[Dataset entries]

<<<<

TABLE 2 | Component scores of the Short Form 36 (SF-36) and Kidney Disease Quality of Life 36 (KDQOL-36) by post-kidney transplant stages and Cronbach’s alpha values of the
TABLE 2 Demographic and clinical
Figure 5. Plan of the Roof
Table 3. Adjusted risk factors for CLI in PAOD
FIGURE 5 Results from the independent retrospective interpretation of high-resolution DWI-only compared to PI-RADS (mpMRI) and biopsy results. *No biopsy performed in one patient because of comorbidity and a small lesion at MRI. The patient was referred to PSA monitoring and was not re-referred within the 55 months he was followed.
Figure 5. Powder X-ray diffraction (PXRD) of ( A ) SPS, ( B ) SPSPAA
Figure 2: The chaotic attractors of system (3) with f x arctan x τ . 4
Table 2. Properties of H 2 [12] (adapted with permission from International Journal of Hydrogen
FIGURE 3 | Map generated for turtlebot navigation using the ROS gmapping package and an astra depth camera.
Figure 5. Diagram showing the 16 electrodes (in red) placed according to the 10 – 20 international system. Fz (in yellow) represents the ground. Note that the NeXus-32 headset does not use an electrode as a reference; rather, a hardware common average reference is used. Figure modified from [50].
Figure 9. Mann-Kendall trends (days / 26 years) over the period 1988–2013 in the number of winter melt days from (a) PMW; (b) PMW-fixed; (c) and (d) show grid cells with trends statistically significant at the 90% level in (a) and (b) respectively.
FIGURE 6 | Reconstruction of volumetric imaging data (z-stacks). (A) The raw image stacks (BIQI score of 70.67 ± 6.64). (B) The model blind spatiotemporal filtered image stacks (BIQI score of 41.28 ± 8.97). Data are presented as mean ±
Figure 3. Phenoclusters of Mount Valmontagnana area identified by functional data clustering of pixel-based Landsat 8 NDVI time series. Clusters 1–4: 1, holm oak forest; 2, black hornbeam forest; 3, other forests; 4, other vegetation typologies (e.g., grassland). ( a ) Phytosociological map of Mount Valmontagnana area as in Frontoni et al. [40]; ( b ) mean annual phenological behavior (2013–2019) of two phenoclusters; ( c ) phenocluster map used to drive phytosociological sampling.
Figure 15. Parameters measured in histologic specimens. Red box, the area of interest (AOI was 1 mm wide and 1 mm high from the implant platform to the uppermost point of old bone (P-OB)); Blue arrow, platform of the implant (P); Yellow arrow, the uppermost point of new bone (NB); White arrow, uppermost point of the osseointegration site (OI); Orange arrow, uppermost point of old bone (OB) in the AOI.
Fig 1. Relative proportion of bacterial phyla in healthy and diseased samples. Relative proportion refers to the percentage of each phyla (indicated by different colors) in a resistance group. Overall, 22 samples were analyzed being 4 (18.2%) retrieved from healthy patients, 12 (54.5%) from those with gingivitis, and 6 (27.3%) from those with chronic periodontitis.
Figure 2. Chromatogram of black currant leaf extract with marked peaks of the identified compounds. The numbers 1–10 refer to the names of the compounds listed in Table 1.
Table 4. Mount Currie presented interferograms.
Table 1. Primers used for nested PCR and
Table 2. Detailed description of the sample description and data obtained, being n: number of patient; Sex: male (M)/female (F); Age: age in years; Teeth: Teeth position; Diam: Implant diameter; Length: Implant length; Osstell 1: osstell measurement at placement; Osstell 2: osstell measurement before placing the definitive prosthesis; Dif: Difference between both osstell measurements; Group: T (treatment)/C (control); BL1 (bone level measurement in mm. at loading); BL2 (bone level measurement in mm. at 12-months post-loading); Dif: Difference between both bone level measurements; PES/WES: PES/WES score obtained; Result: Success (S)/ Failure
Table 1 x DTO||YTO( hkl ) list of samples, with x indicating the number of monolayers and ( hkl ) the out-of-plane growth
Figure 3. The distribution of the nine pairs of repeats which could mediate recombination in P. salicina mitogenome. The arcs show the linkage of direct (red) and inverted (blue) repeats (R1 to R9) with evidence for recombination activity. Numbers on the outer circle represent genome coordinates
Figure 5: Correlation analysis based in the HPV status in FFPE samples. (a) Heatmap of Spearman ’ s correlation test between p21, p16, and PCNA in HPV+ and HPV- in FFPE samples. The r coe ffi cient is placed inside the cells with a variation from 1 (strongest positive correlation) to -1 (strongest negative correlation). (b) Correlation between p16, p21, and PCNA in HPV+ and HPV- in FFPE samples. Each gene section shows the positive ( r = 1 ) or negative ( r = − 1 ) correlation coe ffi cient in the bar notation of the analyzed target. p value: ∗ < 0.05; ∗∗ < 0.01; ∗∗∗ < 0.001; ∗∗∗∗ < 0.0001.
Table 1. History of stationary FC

>>>>

**TASK ITEM:**
The lines to copy are those above that contain the string "presented".

**ANSWER BELOW:**
FIGURE 6 | Reconstruction of volumetric imaging data (z-stacks). (A) The raw image stacks (BIQI score of 70.67 ± 6.64). (B) The model blind spatiotemporal filtered image stacks (BIQI score of 41.28 ± 8.97). Data are presented as mean ±
Table 4. Mount Currie presented interferograms.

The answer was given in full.